Now Boutros says he is reviewing other cases brought by his office for the kinds of misconduct seen in the Broadview Six case. Still, he believes there was “no deliberate misconduct on the part of the prosecutors,” as he told Judge Perry last week, adding, “I will tell Your Honor that as upset as you are and have been, I was upset as well.” That may be. But as one of the defense attorneys said in response, “until yesterday [Boutros] knew what was in those grand jury transcripts and he was still instructing his prosecutors to go to trial on this.” And in court days later, the same defense attorney alleged that Boutros himself may have had improper contact with the grand jury.
Whether or not the prosecutors willfully violated the defendants’ right to a fair trial, they certainly resented the suggestion that they could be doing so at the direction of the administration. In a brief filed when the case was still headed to trial, U.S. Attorney William Hogan fumed that the notion “that officials in Washington” would “blithely expect career prosecutors in Chicago to violate multiple ethical and legal standards to go along with illegitimate orders while jeopardizing their professional reputations” was “the product of fevered paranoia and delusional speculation, not to mention grossly disingenuous and thoroughly irresponsible, and that “the unavoidable conclusions to be drawn” from such accusations, he added, are that the government lawyers on the case “have not only acted in bad faith but have committed prosecutorial misconduct.” At the time, Judge Perry agreed with Hogan that she didn’t see any evidence of this being a politically motivated case. But just a few weeks later, Hogan’s own boss would offer evidence that those suspicions of “prosecutorial misconduct” indeed had merit.
When Hogan showed up in Judge Perry’s courtroom last week to ask for all charges to be dropped, he admitted that he had engaged in redacting the grand jury transcripts. Boutros was there too, and, in an unusual appearance, he could not stop himself from saying—on the record—that conduct such as the defendants’ was “unacceptable in a civilized society.” He also said that the prosecution “stand by the charges that we were prepared to bring.” For her part, Judge Perry replied that he was “significantly undercutting [his] mea culpa here,” by continuing “to vilify these particular defendants.”
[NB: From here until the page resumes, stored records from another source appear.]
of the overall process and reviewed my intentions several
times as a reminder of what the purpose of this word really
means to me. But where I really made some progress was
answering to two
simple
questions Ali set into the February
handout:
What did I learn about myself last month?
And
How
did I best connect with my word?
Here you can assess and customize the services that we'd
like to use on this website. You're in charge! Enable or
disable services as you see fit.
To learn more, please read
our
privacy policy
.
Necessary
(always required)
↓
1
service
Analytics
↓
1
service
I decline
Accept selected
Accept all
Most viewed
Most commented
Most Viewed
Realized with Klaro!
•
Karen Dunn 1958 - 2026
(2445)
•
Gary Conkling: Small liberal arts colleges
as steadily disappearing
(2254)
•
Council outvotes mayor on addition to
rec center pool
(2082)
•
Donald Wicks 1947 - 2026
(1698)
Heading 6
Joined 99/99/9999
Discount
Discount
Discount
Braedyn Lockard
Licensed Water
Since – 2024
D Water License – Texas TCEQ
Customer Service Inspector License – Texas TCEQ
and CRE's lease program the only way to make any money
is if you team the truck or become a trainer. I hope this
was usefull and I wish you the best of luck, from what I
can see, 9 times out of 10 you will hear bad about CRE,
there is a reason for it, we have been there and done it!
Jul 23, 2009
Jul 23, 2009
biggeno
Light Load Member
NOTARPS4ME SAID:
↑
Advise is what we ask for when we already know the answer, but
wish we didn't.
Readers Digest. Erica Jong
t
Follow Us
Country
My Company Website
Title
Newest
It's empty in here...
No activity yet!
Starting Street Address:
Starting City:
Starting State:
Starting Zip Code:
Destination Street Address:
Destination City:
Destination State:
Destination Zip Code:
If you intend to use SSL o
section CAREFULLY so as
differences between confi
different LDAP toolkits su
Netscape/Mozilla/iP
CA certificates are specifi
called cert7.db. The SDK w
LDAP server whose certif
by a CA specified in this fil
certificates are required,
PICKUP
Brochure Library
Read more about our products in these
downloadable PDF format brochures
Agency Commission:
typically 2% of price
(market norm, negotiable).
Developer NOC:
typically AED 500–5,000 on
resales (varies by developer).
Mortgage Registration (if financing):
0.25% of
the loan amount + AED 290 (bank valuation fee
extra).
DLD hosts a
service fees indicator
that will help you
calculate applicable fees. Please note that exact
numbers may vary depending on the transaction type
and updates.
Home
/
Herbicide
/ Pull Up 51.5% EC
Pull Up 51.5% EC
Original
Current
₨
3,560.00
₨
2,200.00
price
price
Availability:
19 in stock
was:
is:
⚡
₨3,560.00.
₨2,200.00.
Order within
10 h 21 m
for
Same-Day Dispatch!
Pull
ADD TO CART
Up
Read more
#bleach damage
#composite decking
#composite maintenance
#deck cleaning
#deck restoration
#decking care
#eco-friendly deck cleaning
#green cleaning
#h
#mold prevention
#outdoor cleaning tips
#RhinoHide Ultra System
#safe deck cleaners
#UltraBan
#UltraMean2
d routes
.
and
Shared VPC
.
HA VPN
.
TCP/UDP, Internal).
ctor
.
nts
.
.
The defendants’ own cases may be over, but they are not letting the prosecutors go so easily. In addition to seeking sanctions against the prosecutors involved, defense attorneys have said that their clients may file for compensation from Trump’s new “weaponization” fund. Any relief they get, at this stage, does not erase the impact of those fearsome federal conspiracy indictments. Nor can sanctions undo the apparent willingness of federal prosecutors to throw themselves into such apparent misconduct. It would be tempting to imagine they were motivated precisely by the reasons they said they were not: following political orders, scoring wins for the administration’s side. But it’s just as possible that prosecutors willing to engage in such misconduct are less the product of Trump than among the engines that enabled Trump to gain and return to power.